• 原文節選
______________________________

1.6Western印跡 RIPA試劑提取細胞總蛋白，凝膠垂直電泳分離蛋白，70 V恒壓轉膜150 min，5% 牛血清白蛋白封閉1 h后將條帶孵育于1∶1 000比例稀釋的相應一抗中。4℃過夜后，使用1∶5 000稀釋的辣根過氧化物酶標記二抗孵育條帶1 h。電化學發光(ECL)法曝光條帶。

1.7統計學處理 采用SPSS13.0軟件進行χ2檢驗，t檢驗，Kaplan-Meier生存曲線。

2 結 果

2.1miR-1301在GC組織中低表達 通過熒光實時定量PCR檢測發現,60例GC組織中miR-1301的表達水平(0.581±0.043)明顯低于癌旁組織(1.338±0.056，t=2.419，P=0.026)。

2.2miR-1301表達與GC臨床病理特征及患者預后的關系 以GC組織中miR-1301在GC組織中平均表達水平為界值，將60例GC組織分為miR-1301高表達組(n=22)及低表達組(n=38)。統計結果表明，淋巴結轉移較多出現在miR-1301低表達的GC患者中(P<0.05)，提示miR-1301可能與腫瘤侵襲轉移相關。見表1。

表1 miR-1301表達的臨床病理意義分析(n)

Hp：幽門螺桿菌

通過術后隨訪，獲得了上述兩組3年的生存資料，使用Kaplan-Meier生存曲線法分析后發現，miR-1301低表達組3年總體生存率(HR=2.140，P=0.021)及無病生存率(HR=3.437，P=0.015)較miR-1301高表達組更低。見圖1。多因素分析發現，淋巴結轉移、miR-1301低表達是GC患者預后不良的獨立危險因素之一(P<0.05)，見表2。

圖1 miR-1301異常表達對患者預后的影響

表2 GC患者術后3年生存率相關因素的COX比例風險回歸分析(n=60)

2.3miR-1301對GC細胞遷移及侵襲的影響 為研究miR-1301在GC中的生物學功能，本研究利用基因轉染技術構建了miR-1301過表達細胞模型。轉染miR-1301 mimics的細胞內miR-1301表達水平較miR-control組明顯升高〔miR-control組為1.03±0.28、miR-1301組為9.46±1.38，t=10.285，P=0.009)。通過Transwell遷移小室模型的檢測得知，miR-1301組遷移細胞數量為(21.11±3.25)個，miR-control組遷移細胞數量為(42.38±5.01)個，差異具有統計學意義(t=6.423，P=0.021)個。同樣，miR-1301組侵襲細胞數量為(10.29±2.04)個，miR-control組侵襲細胞數量為(23.46±3.18)個，差異具有統計學意義(t=3.128，P=0.030)。見圖2。

______________________________

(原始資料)
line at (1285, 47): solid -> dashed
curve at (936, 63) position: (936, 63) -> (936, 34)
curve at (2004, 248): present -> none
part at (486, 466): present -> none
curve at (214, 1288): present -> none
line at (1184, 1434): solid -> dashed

______________________________

• 操作說明
**A)** 根據這段關於miR-1301的節選，說明研究者為什麼利用基因轉染技術構建miR-1301過表達細胞模型。
**B)** 請接著這段關於miR-1301的節選最後一句往下續寫。

• 結果
**A)** 研究者構建miR-1301過表達細胞模型，是為了研究miR-1301在GC中的生物學功能。

**B)**
圖2 miR-1301對MGC-803細胞遷移、侵襲的影響(×100)

2.4過表達miR-1301對下游靶點STAT3的調控作用 過表達miR-1301抑制STAT3蛋白和MMP-2 mRNA表達水平。見圖3。

圖3 過表達miR-1301對MGC-803細胞內STAT3及MMP-2表達的影響

為驗證STAT3是否為miR-1301的潛在作用靶點，本研究通過Western印跡檢測了過表達miR-1301后MGC-803細胞內STAT3表達的變化。結果表明，miR-1301組MGC-803細胞內STAT3蛋白表達水平為(0.13±0.05)，miR-control組STAT3蛋白表達水平為(0.51±0.10)，差異有統計學意義(t=3.781，P=0.028)。通過Western印跡檢測了MMP-2的表達，結果發現，miR-1301組細胞MMP-2蛋白表達水平為(0.23±0.04)，miR-control組MMP-2蛋白表達水平為(0.42±0.09)，差異有統計學意義(t=2.168，P=0.036)。

3 討 論

MMP-2是STAT3調節腫瘤侵襲能力的效應基因之一〔6〕。miR-1301作為一種新發現的microRNA，其在不同類型的惡性腫瘤中的生物學功能并不完全相同。在前列腺癌中，miR-1301高表達并促進腫瘤細胞干性〔7〕；而在乳腺癌中，miR-1301卻抑制了腫瘤細胞的增殖〔8〕。本研究我們通過PCR檢測得知，GC組織中miR-1301的表達水平呈明顯降低趨勢。臨床數據分析結果顯示，低表達miR-1301的患者多存在淋巴結轉移，且這部分患者預后較差。這表明miR-1301在GC中的缺失導致了腫瘤發生轉移，造成患者早期復發和死亡。為驗證這一假設，本研究結果證實，miR-1301具有削弱腫瘤細胞遷移及侵襲的效果。另外，最新文獻也指出，miR-1301也能夠抑制腫瘤細胞的增殖并促進細胞凋亡〔9〕。說明miR-1301的抗腫瘤效應具有生物多樣性，值得我們在今后的工作中進一步深入研究。

MicroRNA能夠通過結合靶基因(3′-UTR)區而發揮負向調控作用〔10〕。通過生物信息學檢索分析我們發現，STAT3可能是miR-1301的下游靶點之一。既往研究〔11〕也表明STAT3在胃癌內高表達且具有促癌作用。通過蛋白印跡試驗我們發現，過表達miR-1301在體外的確能下調STAT3的表達水平。MMP對腫瘤侵襲轉移均具有促進作用〔12〕。STAT3是一種重要的癌性轉錄因子，研究指出，MMP-2的轉錄受到STAT3的調節〔13〕。本研究提示miR-1301的抑制腫瘤遷移及侵襲作用可能是通過抑制STAT3/MMP-2信號通路的活化來實現的。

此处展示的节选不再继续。